What God Really Wants
- Anthony Mock

- 14 minutes ago
- 2 min read
When God speaks through the prophet Micah, He cuts through centuries of religious assumptions: “With what shall I come before the Lord? … Will the Lord be pleased with thousands of rams?” (Mic. 6:6–7). The answer is striking in its simplicity: “He has shown you… what is good: to act justly, to love mercy, and to walk humbly with your God” (v. 8). God is not impressed by grand gestures; He desires a transformed heart that expresses itself in daily life.

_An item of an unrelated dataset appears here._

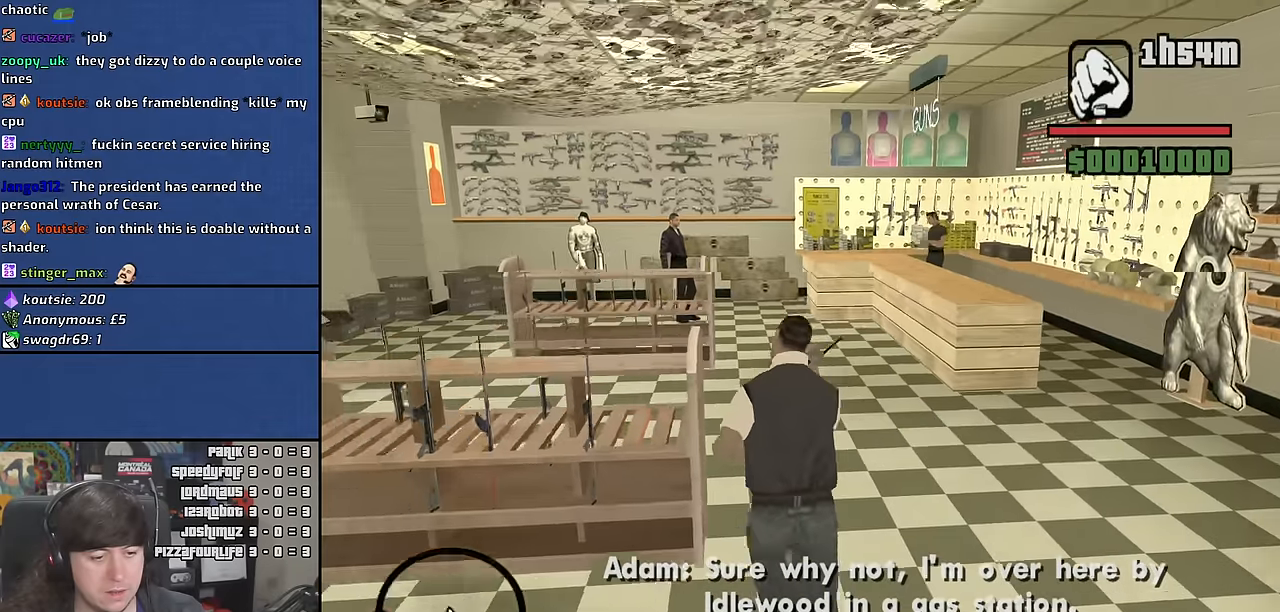
{"keys": ["d", "w"], "mouse": [], "events": [[417, "d", "down"]]}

Jesus echoes this throughout the Gospels. When He says, “Follow me,” He is not recruiting admirers but apprentices—people who will pattern their lives after His. Those who truly follow Him learn His compassion, His humility, and His attentiveness to the overlooked. The call is to a relationship with Jesus before it is to a mission: walk with Him first, and the work flows naturally from the walk (John 15:4–5).

This is why Jesus describes the final judgment in Matthew 25 not in terms of accomplishments but in terms of simple, compassionate actions: feeding the hungry, welcoming the stranger, visiting the sick and imprisoned. The righteous are surprised—“When did we see you…?”—because their kindness was not a strategy for recognition but the natural overflow of a changed heart.
By contrast, in Matthew 7:22–23, those rejected by Jesus point to impressive spiritual feats: prophesying, casting out demons, performing mighty works. Yet Jesus responds, “I never knew you.” Their deeds, however spectacular, were disconnected from a living relationship with Him.
Scripture consistently draws this line: God looks not for performance but for faithfulness; not for the extraordinary but for the obedient ordinary. The real measure of devotion is found in how we treat one another—in justice, mercy, humility, and love that mirrors Christ Himself. When our hearts are shaped by Him, our lives will reflect Him, and that is what God has always desired.